In its 2022 Rent Affordability Report, ATTOM, custodian of a national property database, found that paying a monthly mortgage on a median-priced home is more affordable than the average rent in a three-bedroom home in 666 counties, 58% of the 1,154 U.S. counties analyzed for the report.

“[H]Homeownership remains the most affordable option for average workers in the majority of the country, as it still represents a smaller portion of their salary,” said Todd Teta, chief product officer at ATTOM. “For now, however, rising wages and interest rates of around 3% is enough to offset recent price increases and keep property on the positive side of the affordability ledger relative to the rental.”

In general, according to ATTOM, home ownership is the most affordable in the Midwest and South. Additionally, many of these areas are already home to large numbers of black and other people of color.

The most affordable homeownership among counties with populations of at least 1 million is Allegheny County (Pittsburgh), Pennsylvania; Bexar County (San Antonio), Texas; Cuyahoga County (Cleveland), Ohio; Harris County (Houston), Texas; Hillsborough County (Tampa), Florida; Philadelphia County, Pennsylvania and Wayne County (Detroit), Michigan.
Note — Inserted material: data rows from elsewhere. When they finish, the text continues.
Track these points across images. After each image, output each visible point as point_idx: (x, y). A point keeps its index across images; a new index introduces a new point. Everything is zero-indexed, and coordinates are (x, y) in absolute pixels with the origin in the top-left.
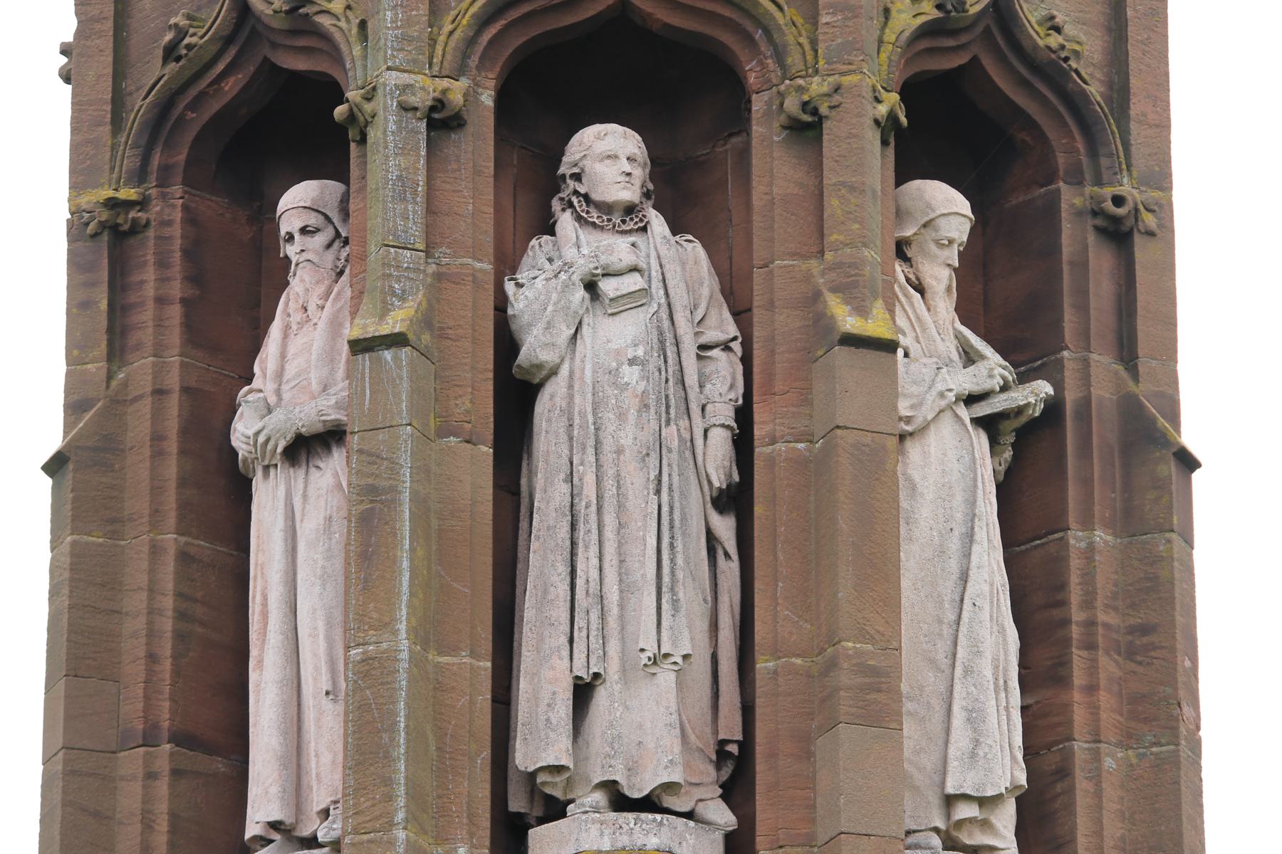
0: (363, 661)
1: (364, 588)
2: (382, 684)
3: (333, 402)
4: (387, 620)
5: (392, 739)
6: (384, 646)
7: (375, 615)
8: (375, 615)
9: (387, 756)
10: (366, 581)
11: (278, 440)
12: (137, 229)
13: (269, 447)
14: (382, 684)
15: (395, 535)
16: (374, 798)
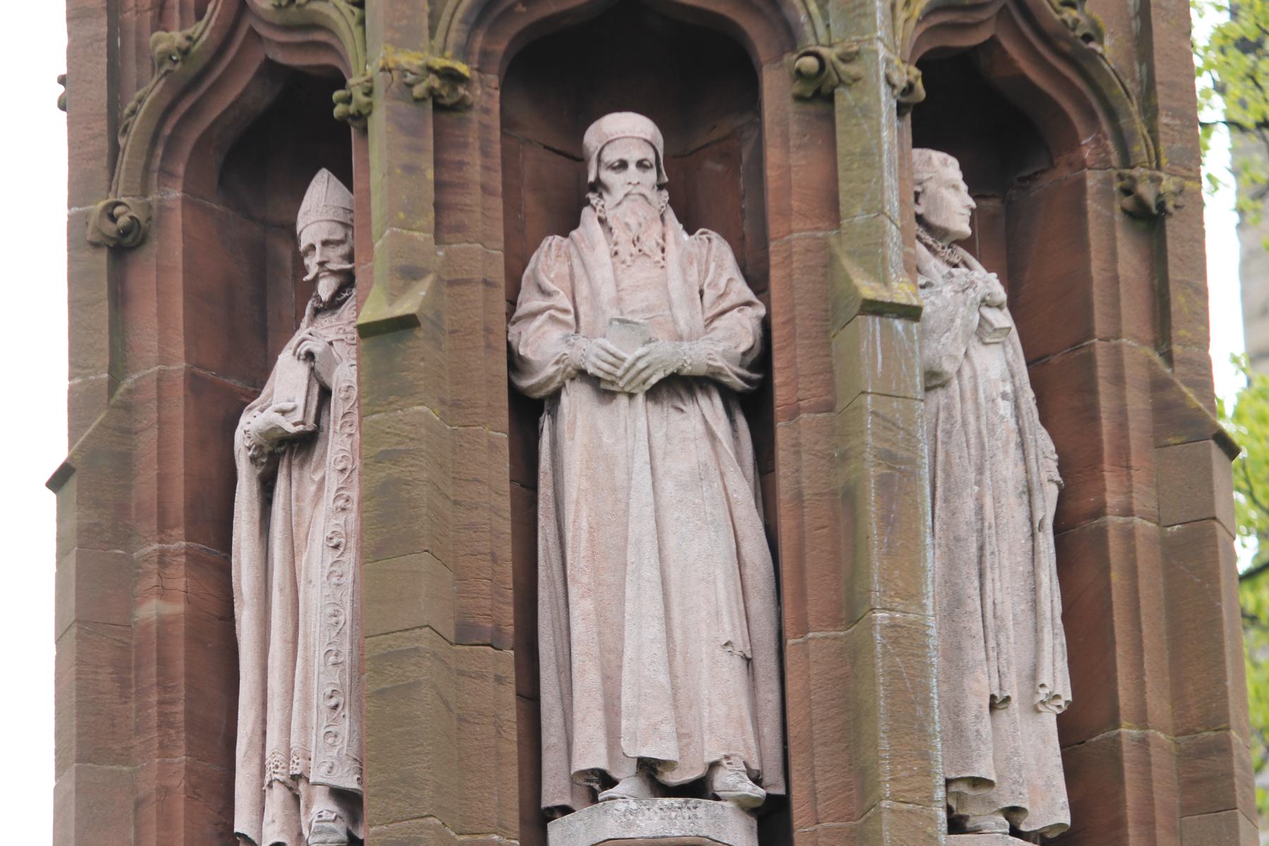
0: (892, 626)
1: (888, 553)
2: (913, 655)
3: (720, 349)
4: (914, 592)
5: (928, 715)
6: (911, 617)
7: (901, 584)
8: (901, 584)
9: (922, 730)
10: (889, 547)
11: (657, 370)
12: (461, 106)
13: (644, 375)
14: (913, 655)
15: (916, 508)
16: (911, 769)
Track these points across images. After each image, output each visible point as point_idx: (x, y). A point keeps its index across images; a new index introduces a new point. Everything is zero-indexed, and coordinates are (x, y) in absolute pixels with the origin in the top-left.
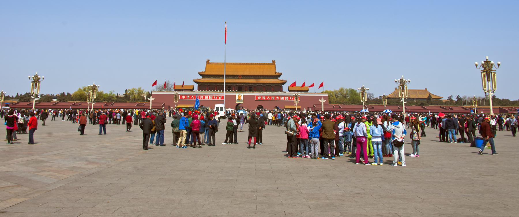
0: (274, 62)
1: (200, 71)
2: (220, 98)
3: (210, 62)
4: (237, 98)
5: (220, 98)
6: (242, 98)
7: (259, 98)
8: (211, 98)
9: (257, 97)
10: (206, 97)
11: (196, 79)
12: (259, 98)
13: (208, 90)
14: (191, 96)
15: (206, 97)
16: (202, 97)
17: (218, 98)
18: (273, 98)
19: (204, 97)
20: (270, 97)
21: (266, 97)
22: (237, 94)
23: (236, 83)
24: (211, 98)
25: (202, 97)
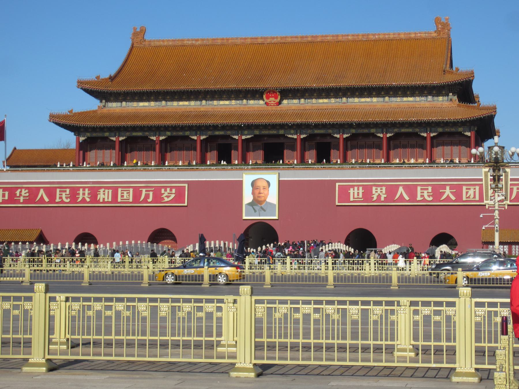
0: (444, 27)
1: (90, 76)
2: (168, 196)
3: (148, 37)
4: (248, 197)
5: (168, 196)
6: (272, 196)
7: (356, 194)
8: (127, 196)
9: (345, 192)
10: (104, 196)
11: (63, 110)
12: (356, 194)
13: (120, 163)
14: (33, 192)
15: (104, 196)
16: (84, 195)
17: (158, 197)
18: (424, 195)
19: (94, 192)
20: (411, 190)
21: (392, 190)
22: (248, 178)
23: (249, 127)
24: (127, 196)
25: (84, 195)
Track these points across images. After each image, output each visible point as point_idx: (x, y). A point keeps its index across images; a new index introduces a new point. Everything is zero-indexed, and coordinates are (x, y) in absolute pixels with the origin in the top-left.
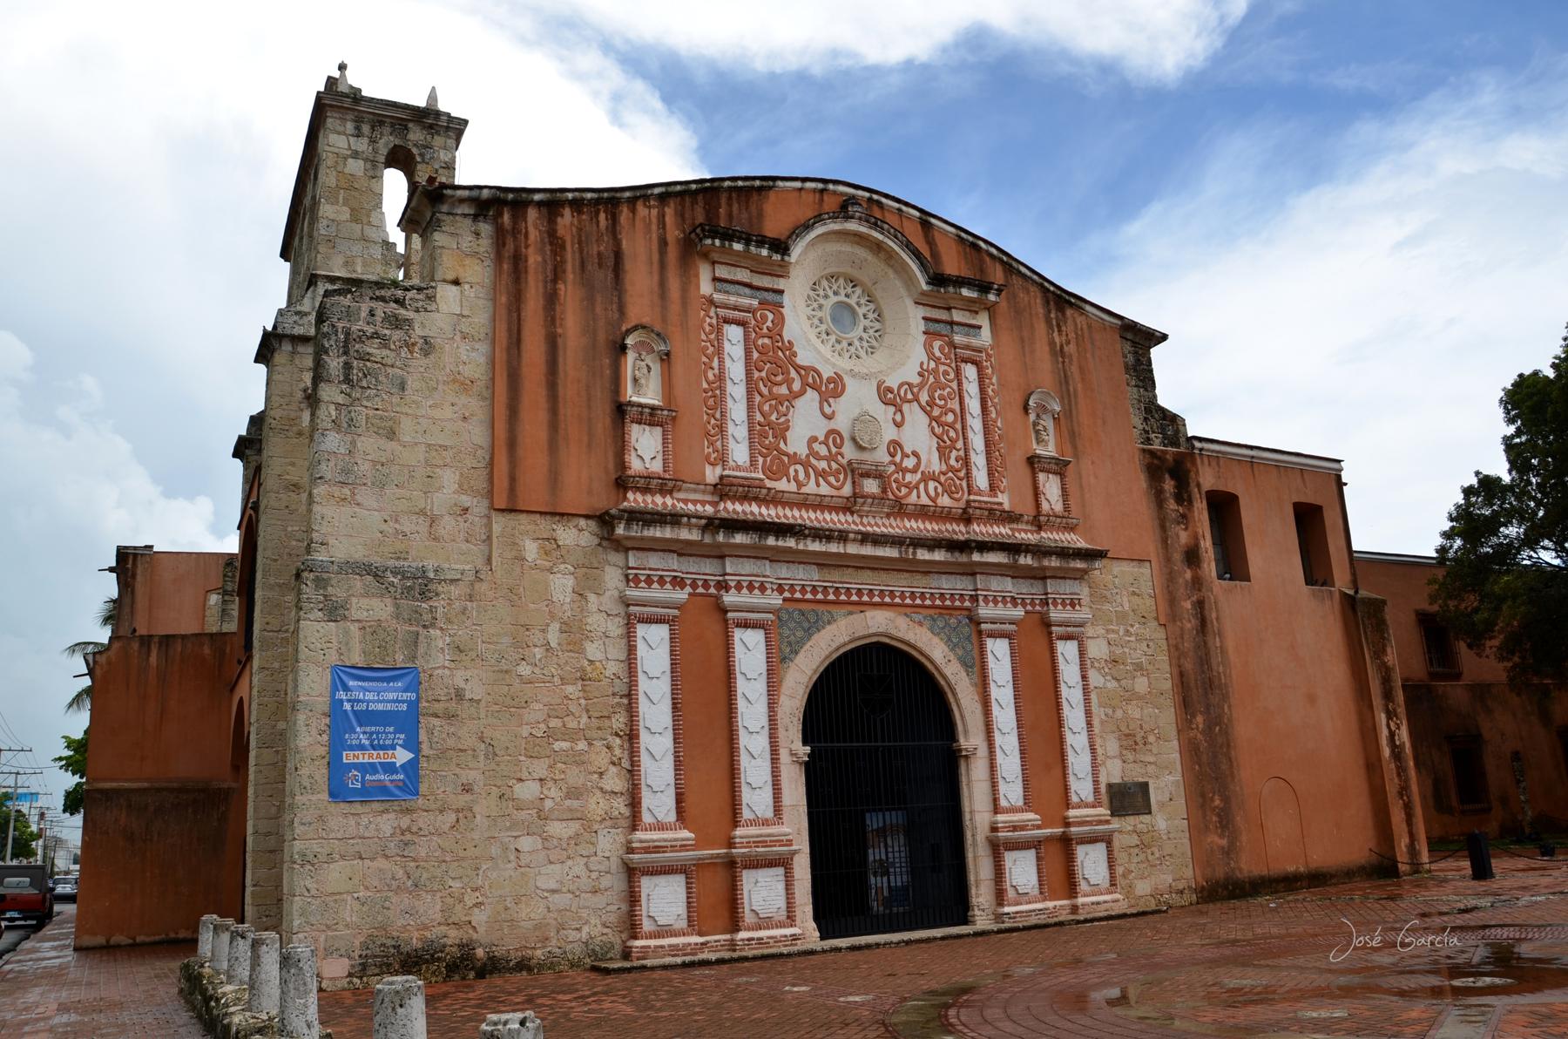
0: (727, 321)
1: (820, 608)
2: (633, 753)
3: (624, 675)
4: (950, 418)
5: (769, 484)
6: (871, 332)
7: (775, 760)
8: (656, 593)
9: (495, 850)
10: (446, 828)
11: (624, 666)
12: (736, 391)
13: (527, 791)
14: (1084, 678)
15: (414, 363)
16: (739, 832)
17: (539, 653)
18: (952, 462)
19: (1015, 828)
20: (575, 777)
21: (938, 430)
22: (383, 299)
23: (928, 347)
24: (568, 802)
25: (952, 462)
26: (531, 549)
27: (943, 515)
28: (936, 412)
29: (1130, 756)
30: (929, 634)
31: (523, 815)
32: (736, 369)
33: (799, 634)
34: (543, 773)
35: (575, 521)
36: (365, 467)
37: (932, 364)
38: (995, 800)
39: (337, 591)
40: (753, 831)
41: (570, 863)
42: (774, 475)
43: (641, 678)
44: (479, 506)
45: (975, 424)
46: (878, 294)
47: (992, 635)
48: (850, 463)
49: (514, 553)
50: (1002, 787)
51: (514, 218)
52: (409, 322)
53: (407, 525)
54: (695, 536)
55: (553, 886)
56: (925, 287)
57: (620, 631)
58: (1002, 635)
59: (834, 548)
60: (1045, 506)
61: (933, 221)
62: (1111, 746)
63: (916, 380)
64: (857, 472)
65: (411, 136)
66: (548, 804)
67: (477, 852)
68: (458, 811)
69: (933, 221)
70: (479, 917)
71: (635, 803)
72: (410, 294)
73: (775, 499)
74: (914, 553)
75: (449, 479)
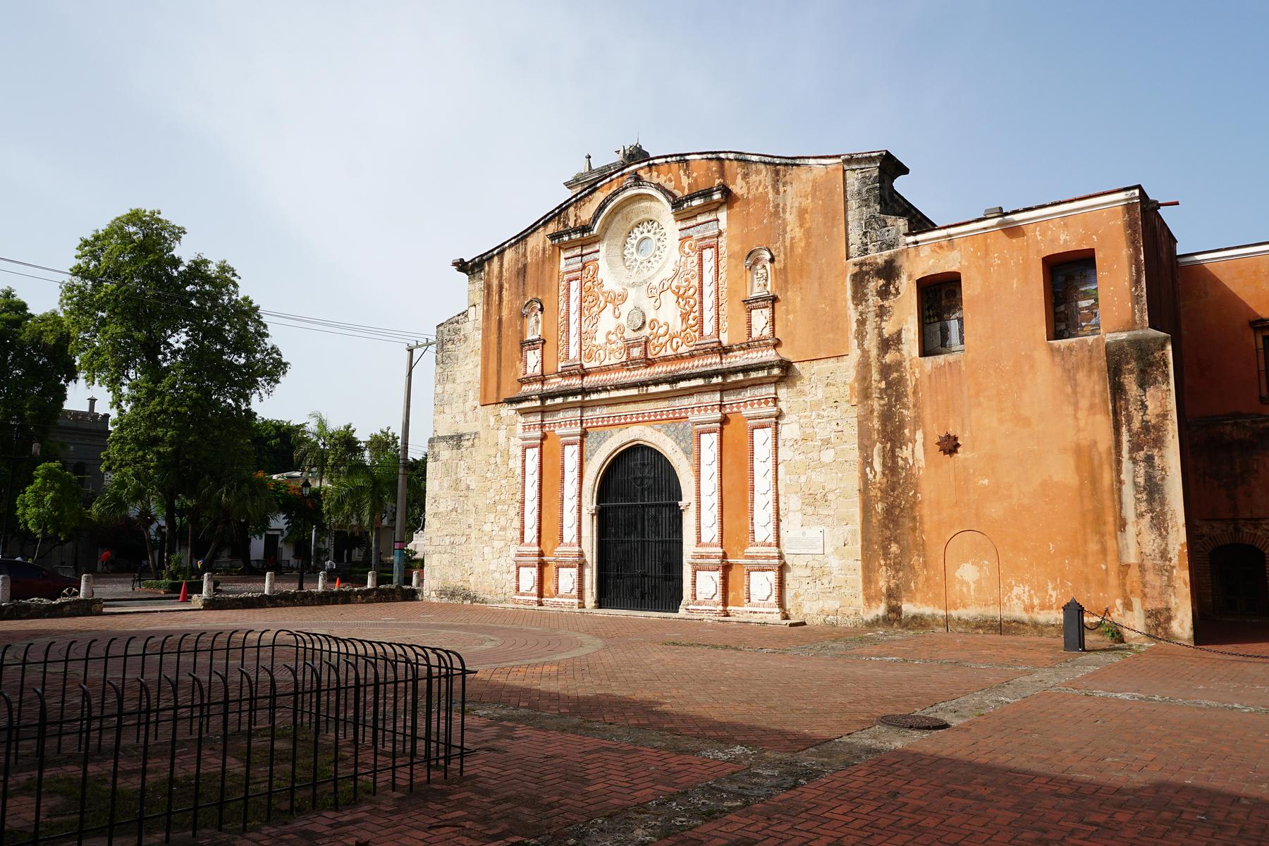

Home ownership is also a viable option in smaller communities with populations of 500,000 or less, including: Lake County (Gary), Indiana; Seminole County (outside Orlando), Florida; Knox County (Knoxville), Tennessee; East Baton Rouge Parish (Baton Rouge), Louisiana and Jefferson Parish (outside New Orleans), Louisiana.

But as long as mortgage denial rates disproportionately impact black people, black homeownership will continue to lag behind the rest of the country. Now, as interest rates remain low, black people are being excluded from the cost savings enjoyed by others and the resulting growth in wealth.

The Urban Institute’s new analysis of the annual Home Mortgage Disclosure Act compares the race and ethnicity of those turned down in 2020 for purchase loans as well as renovation and refinance loans. In each of these loan types, the largest refusal gaps occurred between blacks and whites. In home improvement loans, 63% of blacks were turned down, compared to just 39% for whites. Similarly, almost a quarter – 24.5% – of blacks were refused loans to buy a home, while the corresponding number for whites was 13.4%.

Instead of locking them in, it’s time to bring more of the benefits of home equity and wealth building to families. Black America must have its fair share of the American Dream.

Charlene Crowell is a senior researcher at the Center for Responsible Lending.